A pencil disappears. Of course, we tend to forget the steep learning curve: It took us a few years to go from crayons that would not stay inside the outlines to (hopefully) readable penmanship and clear sketching.
Apple is famous for it’s systems being usable. Now there are things that I find really mysterious. I almost took my first G5 back to the store because, as a Windows geek, I didn’t realize that you opened the CD-ROM drive with a keyboard key that suggests “up” to me. Clarity, like beauty, is in the eye of the beholder. What is obvious to one person is mud to another.
As an example, my wife uses a Mac for email. She is a sharp lady, and the other agents in her office looked to her for help with computers. But when there is a problem sending an email, it automatically sends her work to another folder. ie: one of the lines of text on the left side. She does not see these as folders, and since she did not put it there, she worries that it disappeared.
Now we can say the tri-pane presentation of most email clients is “obvious”, but its like that pencil – we forget the time we put in until such things became obvious.

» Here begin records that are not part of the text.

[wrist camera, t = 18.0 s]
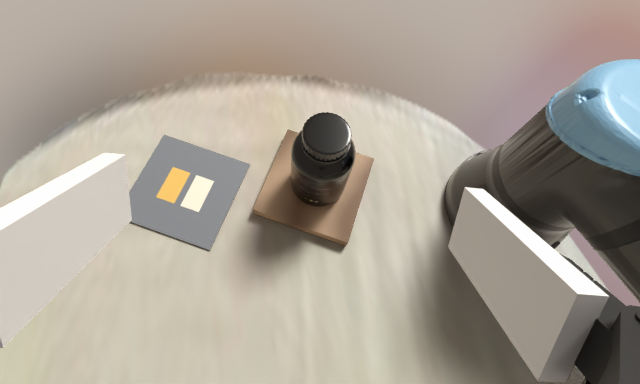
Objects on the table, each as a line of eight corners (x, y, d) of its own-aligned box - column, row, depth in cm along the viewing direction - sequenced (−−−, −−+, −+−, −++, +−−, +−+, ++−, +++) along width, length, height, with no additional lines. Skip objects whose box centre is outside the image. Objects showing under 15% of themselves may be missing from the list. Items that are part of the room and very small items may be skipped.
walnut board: (371, 163, 49) (373, 158, 48) (345, 245, 44) (347, 242, 43) (287, 135, 50) (287, 129, 48) (253, 213, 45) (252, 209, 44)
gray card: (249, 164, 47) (249, 164, 47) (209, 250, 43) (209, 250, 43) (164, 135, 48) (164, 134, 48) (115, 216, 43) (114, 216, 43)
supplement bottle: (299, 152, 47) (304, 94, 36) (350, 167, 47) (370, 113, 36) (282, 199, 44) (282, 152, 33) (336, 215, 44) (354, 173, 33)
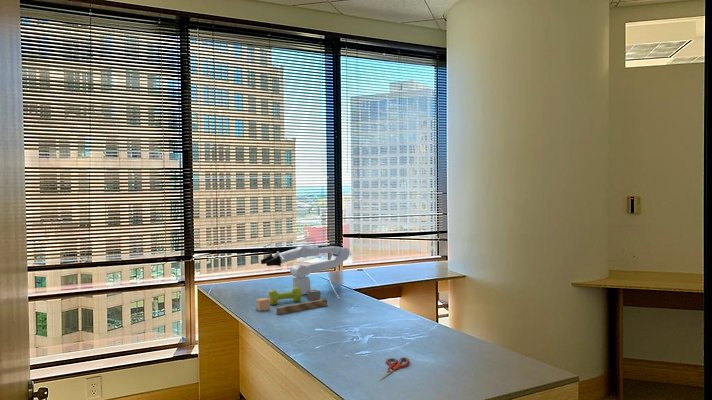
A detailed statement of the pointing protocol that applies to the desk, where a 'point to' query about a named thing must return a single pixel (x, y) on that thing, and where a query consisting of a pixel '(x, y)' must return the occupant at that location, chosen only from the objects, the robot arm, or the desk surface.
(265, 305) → the terracotta block
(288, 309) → the bar
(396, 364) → the scissors
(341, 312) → the desk surface
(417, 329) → the desk surface
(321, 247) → the robot arm
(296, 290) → the dumbbell
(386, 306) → the desk surface
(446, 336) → the desk surface
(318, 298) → the charcoal block
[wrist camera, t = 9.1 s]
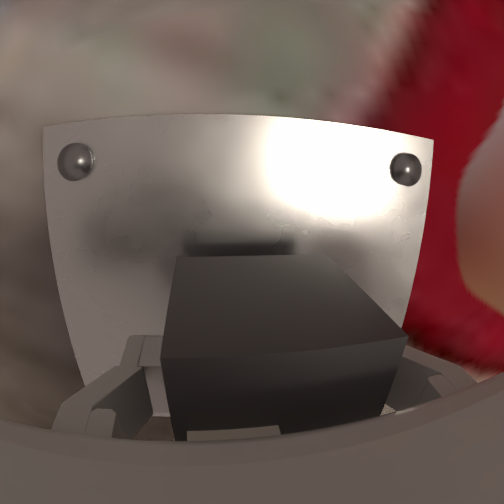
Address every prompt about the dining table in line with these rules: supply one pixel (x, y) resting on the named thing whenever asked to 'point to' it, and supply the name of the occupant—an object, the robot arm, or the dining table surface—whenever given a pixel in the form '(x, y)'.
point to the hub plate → (221, 211)
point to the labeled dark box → (273, 347)
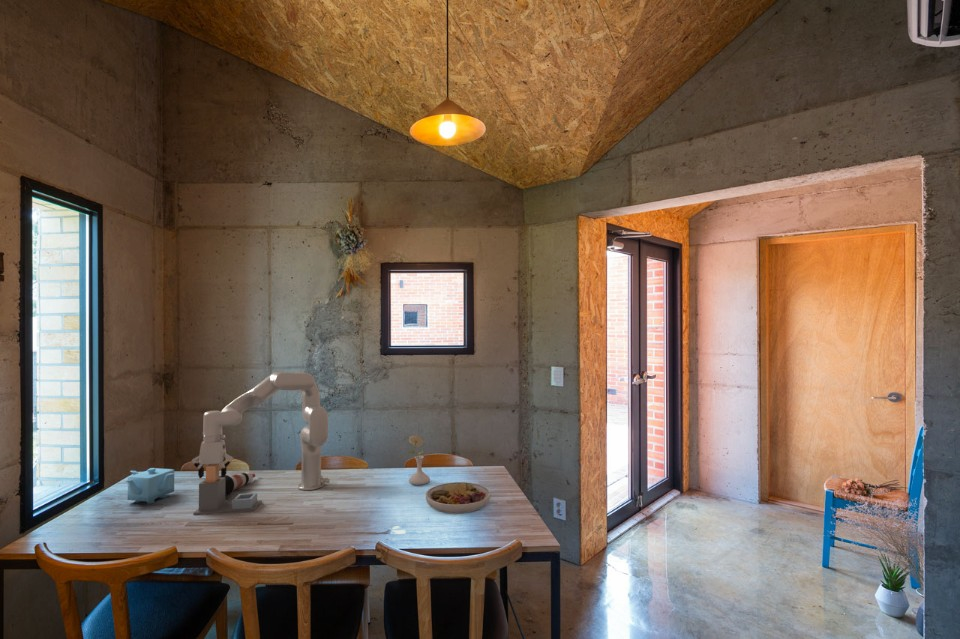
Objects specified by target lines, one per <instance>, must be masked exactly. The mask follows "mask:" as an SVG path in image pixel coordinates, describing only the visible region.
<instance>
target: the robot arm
mask: <svg viewBox="0 0 960 639" xmlns="http://www.w3.org/2000/svg"><path fill="white" fill-rule="evenodd" d="M280 390H281V391H300V394H301V399H302V401H301V402H302V406H301V407H302V412H301V413H302V419H303V420H304V422H306V423H308V424H307V425H304V427H302V430H301V431H300V436H299V437H300V438H299V440H300V447H301V448H300V449H301V477H300V478H301V482H300V483H299V484H298V487H297V488H298V489H299V490H301V491H312V490H317V489H321V488H322V487H324V486H325V483H328V484H329V483H330V480H331V479H330V478H329V477H323V475H322V447H323V446H324V445H325V444H326V442H327V441H328V437H329V416H328V412H327V410H326V409H325V408H324V406H321V398H320V396H321V395H320V390H319V386H318V385H317V383H316V379H315V377H314V375H312V374H310V373H309V372H308V373H307V372H303V371H297V372H295V373H294V372H283V371H274V372H272V373H271V374H269V375H268V376H266V377H265V378H264V379H263V380H262V381H260V382H259V383H258V384H257V385H255V386H254V387H253V388H251V389H250V390H248V391H247V392H245V393H243V394H241V395H239V396H238V397H237V398H235V399H234V400H233V401H231V402H230V403H229V404H227V405H225V407H224V408H223V409H221V411H220V410H208V411H206V412H204V414H203V421H202V422H203V429H202V437H203V438H202V441H201V444H200V448H199V455H198V456H196V457H194V458H192V459H191V462H192V463H193V465H194V466H195V468H196V469H197V471H198V472H197V475H198V478H199V479H202V478H203V477H204V476H205V467H204V466H205V465H206V466H208V465H209V464H219V466H221V469H220V476H221V477H224V476H225V475H227V468H228V466H229V465H230V464H231V463H232V461H233V459H234V457H233V456H231V455H230V454H228V453H227V449H226V442H225V441H226V440H224V439H226V435H224V434H223V427H235V426H237V425H239V424H241V422H242V421H243V413H244V412H245V411H247V410H249V409H250V408H252V407H255V406H258V405H262V404H264V403H265V402H266V401H268V400H269V399H270V398H271V397H273V395H275V394H276V393H277V392H278V391H280ZM198 460H199V461H198ZM226 460H227V462H226Z"/></svg>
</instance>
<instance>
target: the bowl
mask: <svg viewBox="0 0 960 639" xmlns="http://www.w3.org/2000/svg"><path fill="white" fill-rule="evenodd" d="M425 499H426V503H427V504H428V506H430V508H432V509H433V510H435V511H438V512H442V513H445V514H456V515H458V514H467V513H473V512H476V511H478V510H480V509H482V508H483V507H485V506H486V505H488V502H489V501H490V499H491V491H490V490H489V488H487V487H486V486H484V485H481V484H479V483H473V482H467V481H466V482H465V481H456V482H445V483H442V484H437V485H434V486H432V487H430V488H428V490H427V491H426V493H425Z"/></svg>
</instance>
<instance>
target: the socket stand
mask: <svg viewBox="0 0 960 639" xmlns="http://www.w3.org/2000/svg"><path fill="white" fill-rule="evenodd" d="M262 502H263V500H262V499H260V500H259V499H258V492H253V493H251V492H249V493H238V494H237V495H236V496H235V498H233V499H232V501H227V502H226V496H225V477H222V478H219V480H218V481H217V482H210V483H206V478H205V479H204V480H202V481H201V482H200V483H198V508H197V509H196V510H195V511H194V512H193V513H192V514H193V516H201V515H202V516H203V515H217V514H232V513H233V514H235V513H247V512H248V513H249V512H255V511H256V510H257V508H259V507H260V505H261V504H262Z"/></svg>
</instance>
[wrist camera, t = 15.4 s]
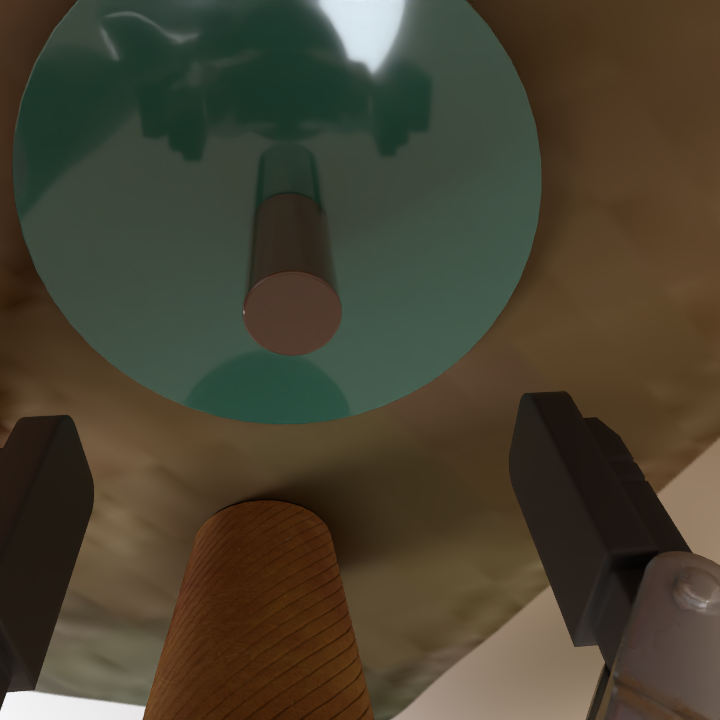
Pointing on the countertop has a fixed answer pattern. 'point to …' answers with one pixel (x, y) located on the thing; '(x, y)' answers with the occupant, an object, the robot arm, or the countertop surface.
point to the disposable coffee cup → (261, 625)
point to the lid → (277, 195)
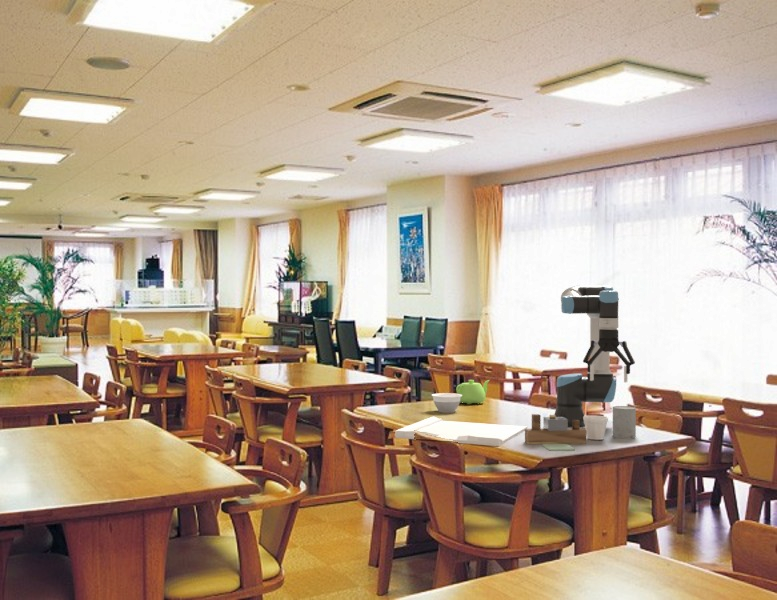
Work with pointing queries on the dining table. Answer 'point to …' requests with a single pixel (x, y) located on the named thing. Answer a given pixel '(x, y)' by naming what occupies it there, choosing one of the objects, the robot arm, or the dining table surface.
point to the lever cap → (555, 423)
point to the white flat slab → (462, 431)
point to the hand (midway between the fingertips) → (608, 381)
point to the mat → (557, 447)
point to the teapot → (472, 392)
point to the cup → (595, 426)
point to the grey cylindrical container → (624, 422)
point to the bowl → (446, 401)
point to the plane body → (554, 434)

We can no longer remember what our technical world looks like to someone who does not love it for its own sake, but just wants to get a job done. Putting our clients first means making things work the way they think, not the way we’d like them to think.
One of the joys of working on software, as opposed to hardware, is that we can accommodate different viewpoints. But too often, we pick the easy way out, and accommodate viewpoints that closely match our own. In doing so, we take off the table the possibility of making good tools for a very large number of people.
Several years ago, Microsoft came under strong criticism and some ridicule for a program called “Bob”. This was like the office paper clip on steroids, and it did look pretty annoying. But at least they were trying to approach things from a different perspective, and make something that non-computer types might find usable. It might have been a success if they’d gotten some of the better game design and graphics-artists involved.
The point I’d like you to consider is: What can we do to make our products transparent to our clients? Let’s not try to impress them with a 200-command, 100-icon, dialog based monster that will take them weeks to master. Let’s make it looks so simple that its seems that there is nothing there – “Where’s the beef?”.